## Aim of the exercise
The answer is a number and nothing else: the count of lines in these entries containing the word "Right".

## Input material
════════
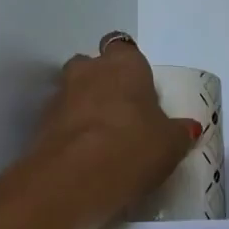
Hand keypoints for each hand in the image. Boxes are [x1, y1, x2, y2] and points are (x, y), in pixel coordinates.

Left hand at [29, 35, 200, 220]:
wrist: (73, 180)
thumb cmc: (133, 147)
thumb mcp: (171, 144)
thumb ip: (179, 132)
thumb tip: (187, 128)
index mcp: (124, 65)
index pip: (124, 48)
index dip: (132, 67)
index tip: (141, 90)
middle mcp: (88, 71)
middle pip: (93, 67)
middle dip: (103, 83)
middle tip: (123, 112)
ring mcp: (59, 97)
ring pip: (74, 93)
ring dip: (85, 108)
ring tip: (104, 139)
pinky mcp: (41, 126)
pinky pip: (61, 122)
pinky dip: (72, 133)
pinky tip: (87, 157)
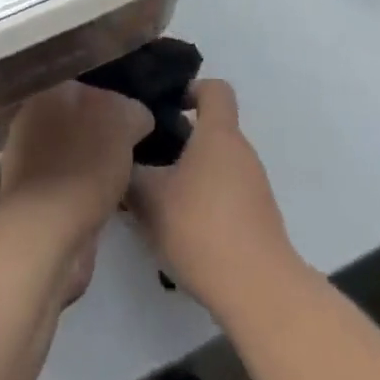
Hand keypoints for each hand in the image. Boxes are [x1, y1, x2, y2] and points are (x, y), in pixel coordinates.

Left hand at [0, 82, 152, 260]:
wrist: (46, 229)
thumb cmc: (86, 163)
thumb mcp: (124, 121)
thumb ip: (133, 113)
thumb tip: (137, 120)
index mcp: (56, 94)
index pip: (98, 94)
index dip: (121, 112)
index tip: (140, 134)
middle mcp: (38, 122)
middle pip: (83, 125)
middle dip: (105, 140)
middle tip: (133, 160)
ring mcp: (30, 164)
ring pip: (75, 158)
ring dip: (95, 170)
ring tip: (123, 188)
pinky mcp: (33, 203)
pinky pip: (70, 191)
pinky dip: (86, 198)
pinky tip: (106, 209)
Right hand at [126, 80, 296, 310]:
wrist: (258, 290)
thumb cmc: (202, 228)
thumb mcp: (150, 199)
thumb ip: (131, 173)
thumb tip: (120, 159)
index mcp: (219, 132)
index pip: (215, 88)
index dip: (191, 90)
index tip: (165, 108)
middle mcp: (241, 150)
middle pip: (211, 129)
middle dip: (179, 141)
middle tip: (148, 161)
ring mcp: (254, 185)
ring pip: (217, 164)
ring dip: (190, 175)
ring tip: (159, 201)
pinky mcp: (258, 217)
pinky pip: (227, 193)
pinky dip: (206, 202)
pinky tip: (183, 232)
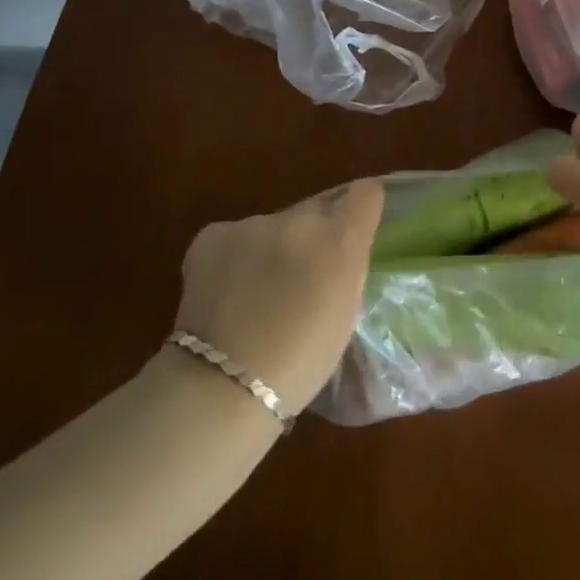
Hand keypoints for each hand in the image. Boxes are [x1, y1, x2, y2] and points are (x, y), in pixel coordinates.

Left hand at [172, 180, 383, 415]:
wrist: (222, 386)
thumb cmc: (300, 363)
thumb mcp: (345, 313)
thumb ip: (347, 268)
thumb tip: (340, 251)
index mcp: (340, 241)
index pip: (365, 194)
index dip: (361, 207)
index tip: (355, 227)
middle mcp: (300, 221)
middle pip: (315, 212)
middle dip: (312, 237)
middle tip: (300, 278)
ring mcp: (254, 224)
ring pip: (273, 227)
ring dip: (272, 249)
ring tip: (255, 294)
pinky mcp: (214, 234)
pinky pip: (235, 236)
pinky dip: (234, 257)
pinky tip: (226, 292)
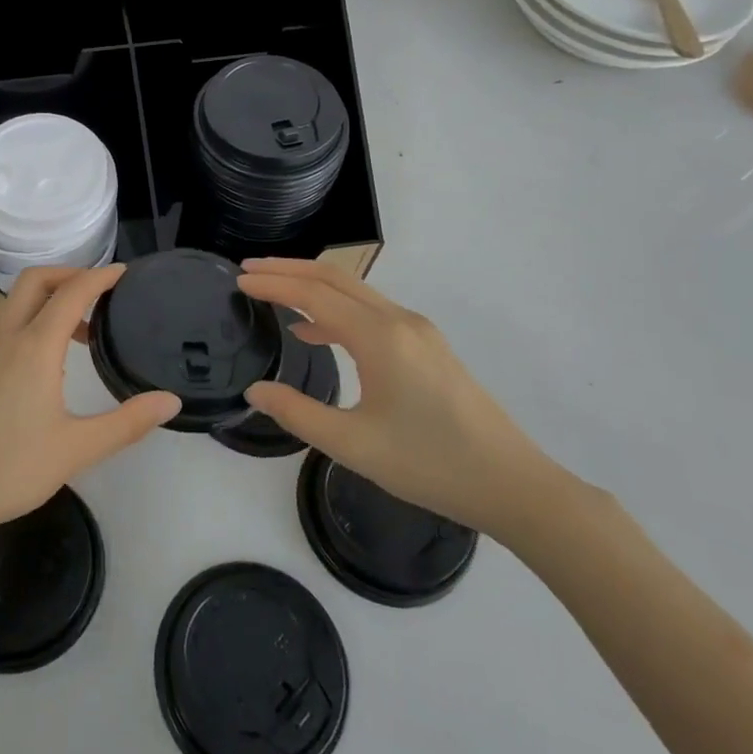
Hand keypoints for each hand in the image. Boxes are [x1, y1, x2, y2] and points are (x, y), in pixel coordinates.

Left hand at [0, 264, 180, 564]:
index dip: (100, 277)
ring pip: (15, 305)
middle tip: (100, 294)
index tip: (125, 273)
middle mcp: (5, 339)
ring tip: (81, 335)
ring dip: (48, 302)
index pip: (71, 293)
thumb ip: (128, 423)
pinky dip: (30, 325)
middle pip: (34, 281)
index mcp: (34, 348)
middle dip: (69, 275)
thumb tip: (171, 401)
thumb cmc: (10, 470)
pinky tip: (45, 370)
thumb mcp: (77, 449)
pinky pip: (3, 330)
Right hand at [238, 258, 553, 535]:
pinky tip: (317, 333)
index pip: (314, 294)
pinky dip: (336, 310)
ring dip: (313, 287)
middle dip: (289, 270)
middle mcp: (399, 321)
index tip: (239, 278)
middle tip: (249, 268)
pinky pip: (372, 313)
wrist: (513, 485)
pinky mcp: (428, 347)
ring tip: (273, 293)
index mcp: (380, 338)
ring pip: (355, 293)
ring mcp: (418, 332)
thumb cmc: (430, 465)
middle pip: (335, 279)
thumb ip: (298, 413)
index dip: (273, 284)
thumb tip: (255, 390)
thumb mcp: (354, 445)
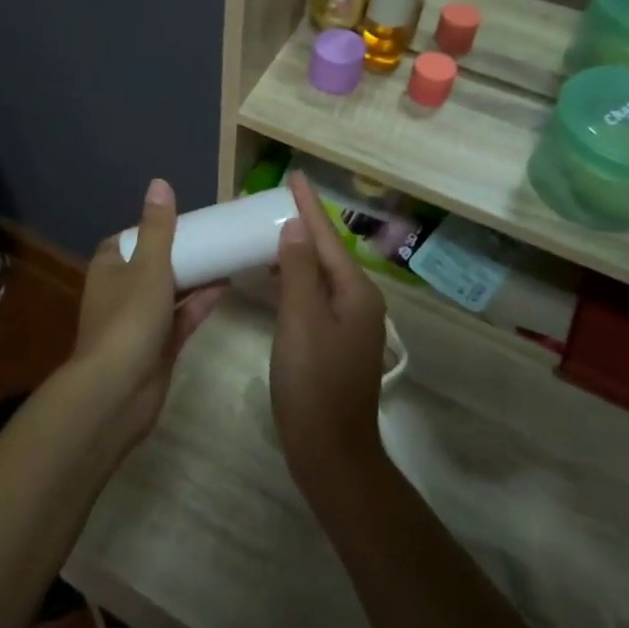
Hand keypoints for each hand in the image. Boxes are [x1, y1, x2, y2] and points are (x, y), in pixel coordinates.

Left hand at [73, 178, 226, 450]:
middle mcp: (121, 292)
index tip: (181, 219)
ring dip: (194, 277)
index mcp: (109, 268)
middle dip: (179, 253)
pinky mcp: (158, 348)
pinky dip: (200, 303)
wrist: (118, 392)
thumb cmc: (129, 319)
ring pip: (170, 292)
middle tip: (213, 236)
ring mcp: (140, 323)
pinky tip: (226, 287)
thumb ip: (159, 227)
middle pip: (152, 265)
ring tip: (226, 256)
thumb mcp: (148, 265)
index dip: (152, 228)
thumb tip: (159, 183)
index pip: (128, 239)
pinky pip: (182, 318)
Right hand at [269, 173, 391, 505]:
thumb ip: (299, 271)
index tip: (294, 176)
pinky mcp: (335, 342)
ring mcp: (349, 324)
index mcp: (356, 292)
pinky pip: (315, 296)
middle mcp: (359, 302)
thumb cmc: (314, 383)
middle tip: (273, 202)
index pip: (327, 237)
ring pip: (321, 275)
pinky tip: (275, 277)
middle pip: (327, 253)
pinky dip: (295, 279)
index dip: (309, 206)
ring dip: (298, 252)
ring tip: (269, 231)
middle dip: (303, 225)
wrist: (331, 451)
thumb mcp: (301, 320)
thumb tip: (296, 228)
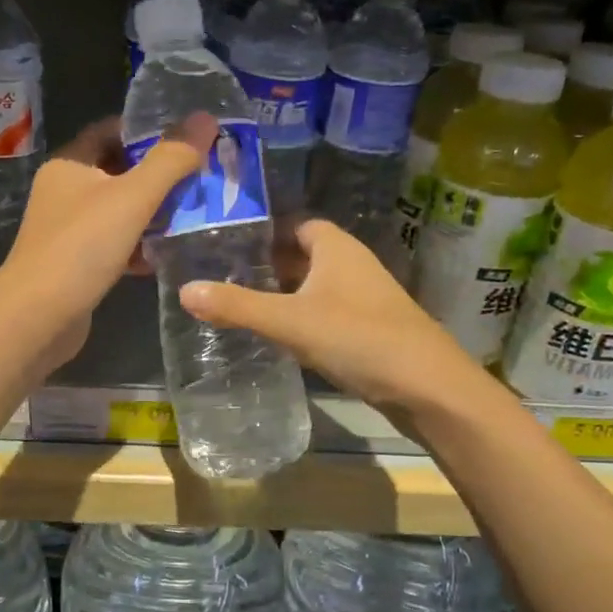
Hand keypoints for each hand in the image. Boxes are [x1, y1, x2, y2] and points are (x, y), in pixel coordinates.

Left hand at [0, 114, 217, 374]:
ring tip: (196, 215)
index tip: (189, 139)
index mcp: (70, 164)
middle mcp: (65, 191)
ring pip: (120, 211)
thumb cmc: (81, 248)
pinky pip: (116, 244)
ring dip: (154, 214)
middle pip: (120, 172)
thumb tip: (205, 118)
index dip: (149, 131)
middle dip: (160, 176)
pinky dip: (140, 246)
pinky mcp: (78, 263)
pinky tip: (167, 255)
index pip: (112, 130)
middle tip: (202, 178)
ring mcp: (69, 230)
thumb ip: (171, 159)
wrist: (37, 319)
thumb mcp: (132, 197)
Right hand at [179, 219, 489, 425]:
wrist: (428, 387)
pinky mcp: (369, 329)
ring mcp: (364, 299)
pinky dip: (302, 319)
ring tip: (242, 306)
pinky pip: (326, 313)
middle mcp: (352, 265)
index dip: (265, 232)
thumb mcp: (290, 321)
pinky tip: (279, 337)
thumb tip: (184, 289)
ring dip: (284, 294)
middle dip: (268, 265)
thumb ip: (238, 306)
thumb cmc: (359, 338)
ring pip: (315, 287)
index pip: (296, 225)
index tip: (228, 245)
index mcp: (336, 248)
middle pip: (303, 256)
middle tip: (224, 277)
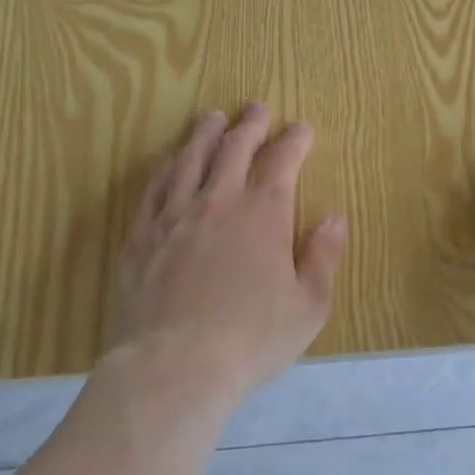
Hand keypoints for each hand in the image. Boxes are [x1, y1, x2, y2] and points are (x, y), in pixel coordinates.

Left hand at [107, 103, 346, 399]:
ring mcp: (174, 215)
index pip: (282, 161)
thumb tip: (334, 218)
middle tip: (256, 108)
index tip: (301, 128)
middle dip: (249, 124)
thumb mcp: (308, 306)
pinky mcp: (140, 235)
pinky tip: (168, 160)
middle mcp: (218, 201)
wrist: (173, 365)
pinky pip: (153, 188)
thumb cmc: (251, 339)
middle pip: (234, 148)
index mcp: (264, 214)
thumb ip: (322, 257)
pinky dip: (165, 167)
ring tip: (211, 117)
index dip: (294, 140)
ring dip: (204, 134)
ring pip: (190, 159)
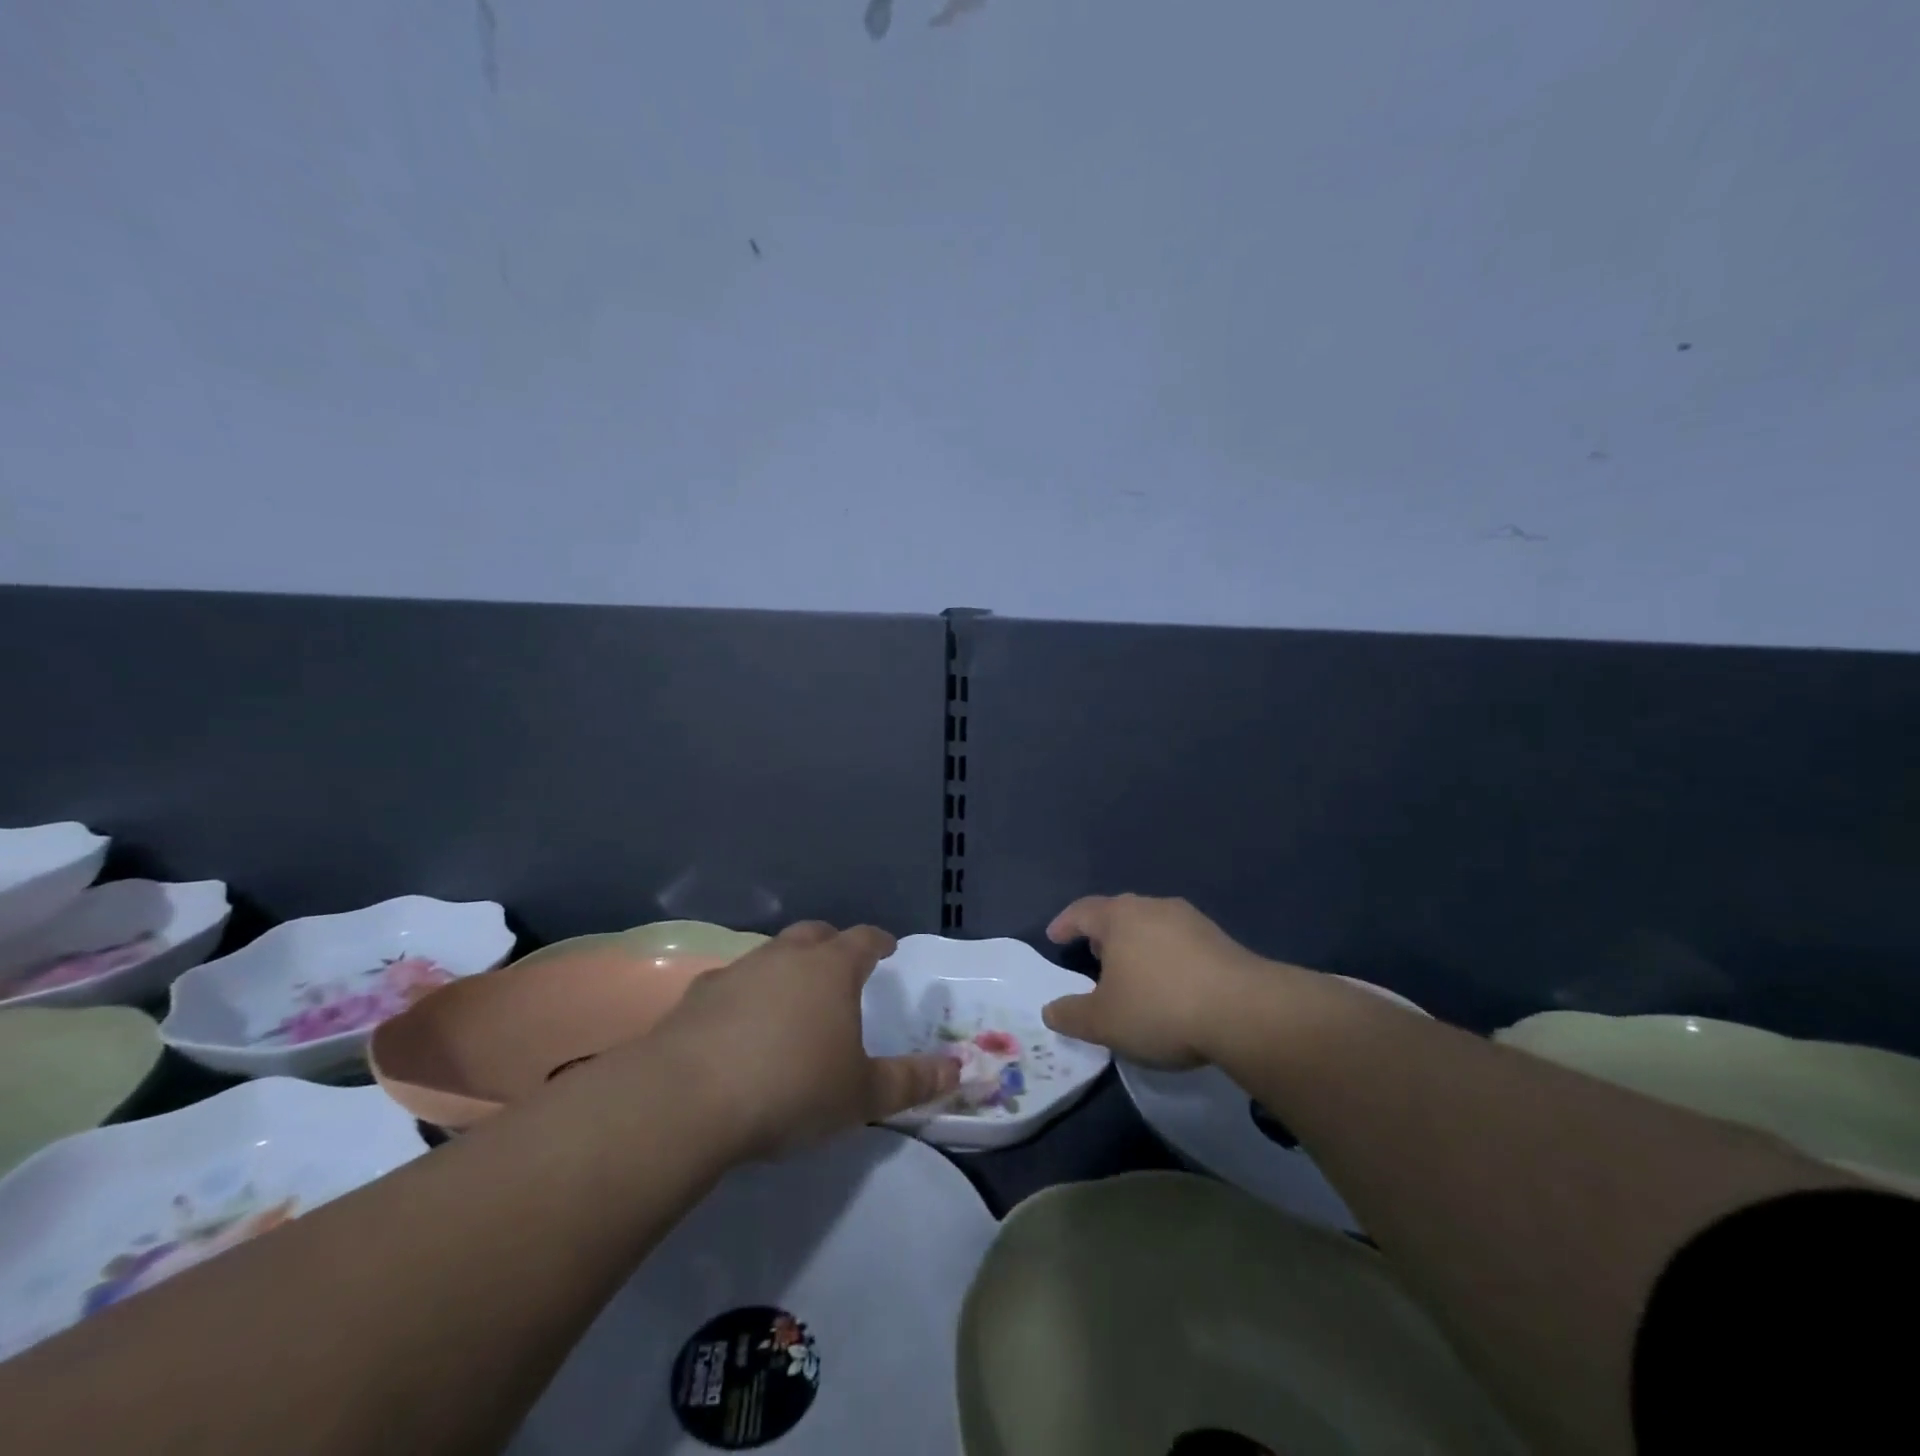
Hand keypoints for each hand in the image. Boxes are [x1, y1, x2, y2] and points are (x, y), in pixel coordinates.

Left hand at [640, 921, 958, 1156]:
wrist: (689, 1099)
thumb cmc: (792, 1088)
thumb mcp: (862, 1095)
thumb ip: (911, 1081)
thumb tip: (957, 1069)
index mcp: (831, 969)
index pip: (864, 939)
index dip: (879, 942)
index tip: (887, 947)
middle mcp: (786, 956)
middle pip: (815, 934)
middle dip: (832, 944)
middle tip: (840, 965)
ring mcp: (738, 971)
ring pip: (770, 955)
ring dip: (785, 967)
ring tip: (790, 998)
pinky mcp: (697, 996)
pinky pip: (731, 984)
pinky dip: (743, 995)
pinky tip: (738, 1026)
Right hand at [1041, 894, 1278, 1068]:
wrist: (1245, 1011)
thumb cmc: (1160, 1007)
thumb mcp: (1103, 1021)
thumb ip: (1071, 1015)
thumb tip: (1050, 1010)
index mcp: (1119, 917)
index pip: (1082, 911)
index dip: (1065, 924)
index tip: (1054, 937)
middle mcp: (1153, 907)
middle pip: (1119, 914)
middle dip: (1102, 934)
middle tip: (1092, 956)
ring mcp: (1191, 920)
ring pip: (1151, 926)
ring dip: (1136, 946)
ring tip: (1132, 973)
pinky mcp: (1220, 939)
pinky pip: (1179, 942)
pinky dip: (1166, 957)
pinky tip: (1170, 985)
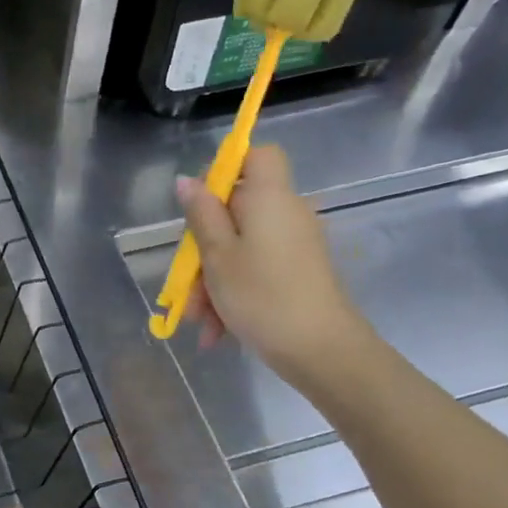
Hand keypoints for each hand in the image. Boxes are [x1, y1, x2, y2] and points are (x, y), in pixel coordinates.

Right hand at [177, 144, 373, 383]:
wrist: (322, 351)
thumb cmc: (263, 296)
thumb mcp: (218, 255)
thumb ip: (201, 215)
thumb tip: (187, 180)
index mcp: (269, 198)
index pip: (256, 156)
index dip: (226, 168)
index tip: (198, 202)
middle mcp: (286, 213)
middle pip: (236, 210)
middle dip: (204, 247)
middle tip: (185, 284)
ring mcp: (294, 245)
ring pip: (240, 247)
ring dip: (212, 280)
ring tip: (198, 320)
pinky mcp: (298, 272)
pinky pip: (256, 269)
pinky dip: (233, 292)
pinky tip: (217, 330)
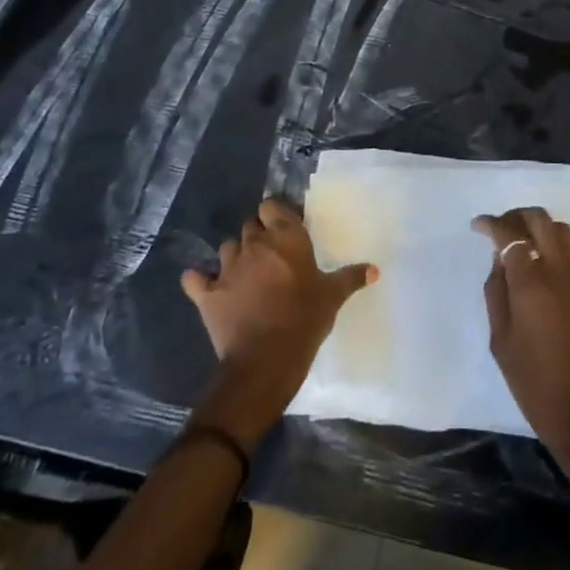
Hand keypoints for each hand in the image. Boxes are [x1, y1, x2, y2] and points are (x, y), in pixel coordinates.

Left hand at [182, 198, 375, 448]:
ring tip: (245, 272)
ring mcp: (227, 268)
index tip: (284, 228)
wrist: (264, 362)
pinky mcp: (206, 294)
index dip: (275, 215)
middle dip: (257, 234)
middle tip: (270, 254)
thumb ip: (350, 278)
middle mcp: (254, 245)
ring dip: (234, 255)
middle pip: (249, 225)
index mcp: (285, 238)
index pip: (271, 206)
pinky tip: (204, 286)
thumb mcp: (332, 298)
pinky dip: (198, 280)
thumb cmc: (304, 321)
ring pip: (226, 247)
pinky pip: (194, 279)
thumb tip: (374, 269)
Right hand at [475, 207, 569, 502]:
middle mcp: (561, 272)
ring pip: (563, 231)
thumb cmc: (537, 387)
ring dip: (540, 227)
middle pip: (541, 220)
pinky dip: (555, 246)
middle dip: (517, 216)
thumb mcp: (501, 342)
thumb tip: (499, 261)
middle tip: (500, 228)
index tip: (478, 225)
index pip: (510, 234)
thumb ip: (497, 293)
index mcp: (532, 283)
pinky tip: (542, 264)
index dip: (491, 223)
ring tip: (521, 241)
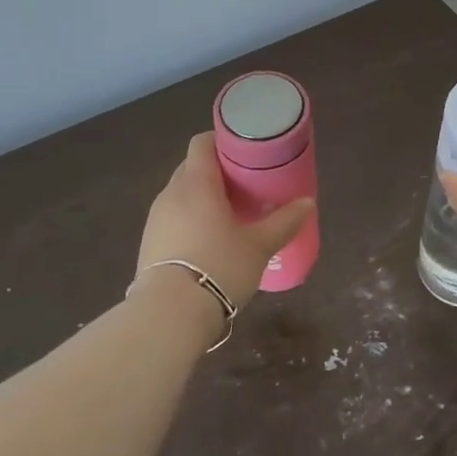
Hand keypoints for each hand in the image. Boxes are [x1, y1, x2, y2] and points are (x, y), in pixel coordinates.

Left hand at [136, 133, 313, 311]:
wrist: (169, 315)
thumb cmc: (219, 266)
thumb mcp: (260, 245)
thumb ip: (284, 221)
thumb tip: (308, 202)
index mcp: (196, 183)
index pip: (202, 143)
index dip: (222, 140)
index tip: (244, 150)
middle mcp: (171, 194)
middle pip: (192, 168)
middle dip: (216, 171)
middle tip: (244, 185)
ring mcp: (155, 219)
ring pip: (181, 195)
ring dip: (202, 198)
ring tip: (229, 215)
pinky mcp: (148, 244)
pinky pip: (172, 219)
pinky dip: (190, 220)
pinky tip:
════════
## Response to this task
7